Aren’t we all like this?  We truly think that freedom is doing whatever we want when we want.  But in fact, that is anarchy and chaos.  If everyone does what is right in their own eyes, societal orders collapse and individual freedoms soon follow.

So, how can we choose freedom?  Freedom implies that we are a slave to something.  One thing all of humanity has in common is that we are a slave to sin.  No matter what country you are from, no matter who your parents are, no matter what age or maturity level you have obtained, you are a slave to sin.  The Bible teaches that all have sinned and fall short of the glory of God (Rom 6:23a).  Annabelle knew she was not allowed to touch the cords, yet she was compelled to touch them because she is a sinner.  Me too!  I know I should be patient with her and my husband but how quickly I choose impatience and anger.  The Bible also says that the wages, or cost of this sin (disobedience to God), is death.  DEATH.  Death is no joking matter.  Scripture describes death as a real place, hell.  Hell is where God pours his wrath down on sinners.  There is fire, gnashing of teeth, and separation from all that is good and right, God.  We are a slave to THIS!  THIS sin that God will punish in eternal hell.  Stop and sit on this fact for a bit.  The longer you think about how completely hopeless, painful, and abhorrent God’s wrath in hell is, the sweeter the freedom of Christ will be to you.

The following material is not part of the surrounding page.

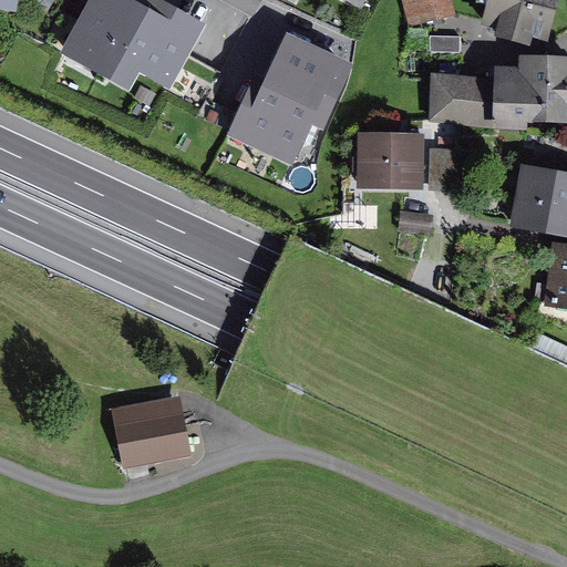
[(12,0),(0,0),(0,7),(11,9),(12,0)]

The rest of Romans 6:23 says, “But the gift of God is eternal life through Christ Jesus our Lord.”  He died for us when we were still sinners (Rom 5:8).  When believer’s eyes are opened to the utter slavery of their sin and the freedom that came through faith in Christ, our joy abounds!  We have been set free from the ultimate penalty of sin and have the ultimate freedom of heaven!  I can hear you now, “but I still sin!”  “I still want to touch the cords!”  “I am still impatient!”  Yes, we still have our moments of desiring perceived freedom, but real freedom is walking in the righteousness that Christ has already given us.

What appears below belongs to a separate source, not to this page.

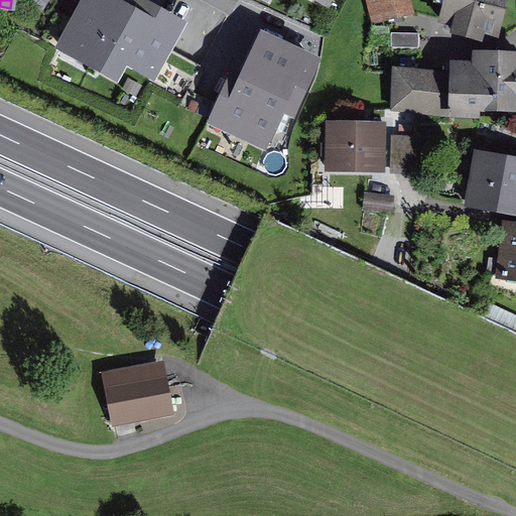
[(156,82),(186,23),(141,0),(90,0),(63,51),(120,81),(127,67),(156,82)]
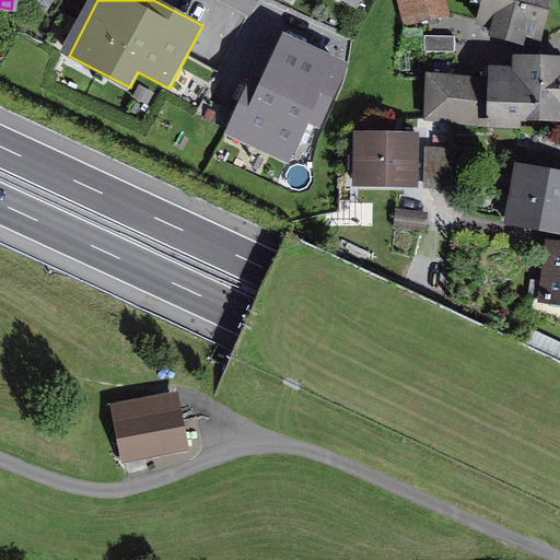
[(399,0),(403,19),(447,12),(445,0),(399,0)]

So sweet sister, no matter where you are in life, there is freedom for you.  If you have not yet put your trust in Jesus, you can have the freedom from the ultimate penalty of sin.  Trust that He paid the price for your sin by dying on the cross and rising again!  He took on your filthy sin and put His righteousness on you instead!  What an amazing gift of freedom!  And fellow sister in Christ, you are free to walk in His righteousness!  Your righteousness is not based on what you do or don’t do.  Your freedom does not rely on your good or bad works, it relies on Christ alone!  So be radically free!  This gospel is for you!  There is freedom in obeying Christ!